Start of DATA FOR THIS TASK

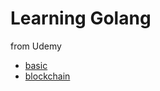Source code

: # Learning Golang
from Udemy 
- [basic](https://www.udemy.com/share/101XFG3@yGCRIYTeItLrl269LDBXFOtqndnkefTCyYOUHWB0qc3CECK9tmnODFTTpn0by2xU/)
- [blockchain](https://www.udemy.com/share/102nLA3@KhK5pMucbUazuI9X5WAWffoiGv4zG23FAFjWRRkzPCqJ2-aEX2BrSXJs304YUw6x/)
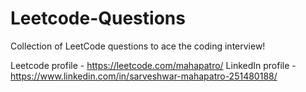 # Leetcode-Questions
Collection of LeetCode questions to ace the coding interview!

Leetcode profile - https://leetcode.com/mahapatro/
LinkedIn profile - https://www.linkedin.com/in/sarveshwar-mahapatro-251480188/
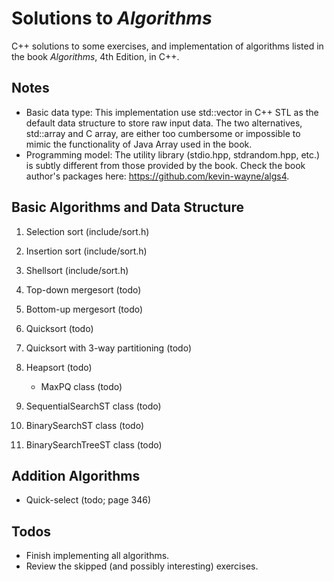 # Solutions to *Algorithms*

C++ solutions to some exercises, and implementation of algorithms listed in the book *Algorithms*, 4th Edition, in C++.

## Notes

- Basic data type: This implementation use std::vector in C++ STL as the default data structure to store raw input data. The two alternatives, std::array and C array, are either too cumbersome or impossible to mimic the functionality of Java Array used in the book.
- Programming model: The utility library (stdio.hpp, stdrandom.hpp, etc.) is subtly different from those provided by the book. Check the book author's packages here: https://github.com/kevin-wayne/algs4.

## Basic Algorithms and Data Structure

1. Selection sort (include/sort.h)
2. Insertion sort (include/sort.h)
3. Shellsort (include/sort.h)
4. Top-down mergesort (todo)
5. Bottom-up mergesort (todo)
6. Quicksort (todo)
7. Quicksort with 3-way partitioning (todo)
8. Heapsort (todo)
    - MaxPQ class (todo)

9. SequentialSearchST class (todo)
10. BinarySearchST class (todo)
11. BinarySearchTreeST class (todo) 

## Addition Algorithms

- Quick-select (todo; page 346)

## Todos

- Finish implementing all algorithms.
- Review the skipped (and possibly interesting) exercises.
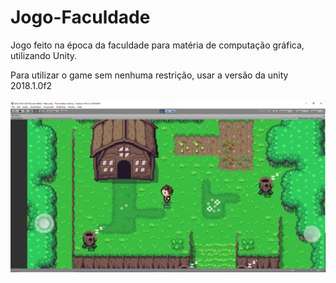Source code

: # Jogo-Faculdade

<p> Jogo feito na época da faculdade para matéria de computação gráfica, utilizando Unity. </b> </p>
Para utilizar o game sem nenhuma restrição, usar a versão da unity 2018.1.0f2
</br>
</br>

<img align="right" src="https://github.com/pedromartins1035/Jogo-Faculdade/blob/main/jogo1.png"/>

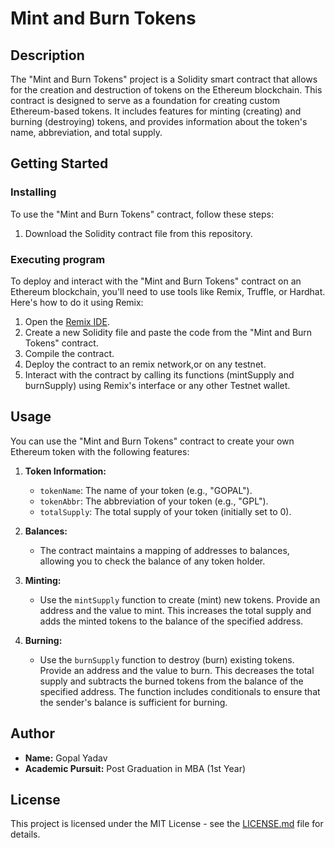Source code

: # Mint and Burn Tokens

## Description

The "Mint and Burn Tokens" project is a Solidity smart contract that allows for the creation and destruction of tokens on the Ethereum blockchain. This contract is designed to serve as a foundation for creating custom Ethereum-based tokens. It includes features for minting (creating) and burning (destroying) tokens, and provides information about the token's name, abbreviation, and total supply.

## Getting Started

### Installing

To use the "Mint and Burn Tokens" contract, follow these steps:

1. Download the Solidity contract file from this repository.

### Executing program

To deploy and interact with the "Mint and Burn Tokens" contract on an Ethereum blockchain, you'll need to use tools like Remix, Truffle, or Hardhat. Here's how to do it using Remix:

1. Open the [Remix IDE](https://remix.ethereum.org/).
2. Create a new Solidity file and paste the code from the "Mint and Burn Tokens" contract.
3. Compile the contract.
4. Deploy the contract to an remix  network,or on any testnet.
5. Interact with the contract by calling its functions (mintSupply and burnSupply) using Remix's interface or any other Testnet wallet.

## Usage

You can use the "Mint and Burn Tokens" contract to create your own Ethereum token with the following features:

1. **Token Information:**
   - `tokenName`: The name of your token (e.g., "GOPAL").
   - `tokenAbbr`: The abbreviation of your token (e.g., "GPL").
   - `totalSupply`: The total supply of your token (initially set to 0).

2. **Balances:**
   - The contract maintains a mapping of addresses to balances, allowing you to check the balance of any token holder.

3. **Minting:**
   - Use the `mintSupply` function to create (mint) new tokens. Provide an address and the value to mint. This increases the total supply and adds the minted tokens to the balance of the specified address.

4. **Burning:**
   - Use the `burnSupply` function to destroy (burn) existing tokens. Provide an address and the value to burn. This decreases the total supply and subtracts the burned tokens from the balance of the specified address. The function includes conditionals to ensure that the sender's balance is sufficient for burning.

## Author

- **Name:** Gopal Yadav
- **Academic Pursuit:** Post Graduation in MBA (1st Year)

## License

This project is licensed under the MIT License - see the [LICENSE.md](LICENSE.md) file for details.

End of DATA FOR THIS TASK

▶ _EXERCISE_
Only the lines that contain the word "project" should be copied from the material.

▶ _RESPONSE BOX_
The "Mint and Burn Tokens" project is a Solidity smart contract that allows for the creation and destruction of tokens on the Ethereum blockchain. This contract is designed to serve as a foundation for creating custom Ethereum-based tokens. It includes features for minting (creating) and burning (destroying) tokens, and provides information about the token's name, abbreviation, and total supply.
This project is licensed under the MIT License - see the [LICENSE.md](LICENSE.md) file for details.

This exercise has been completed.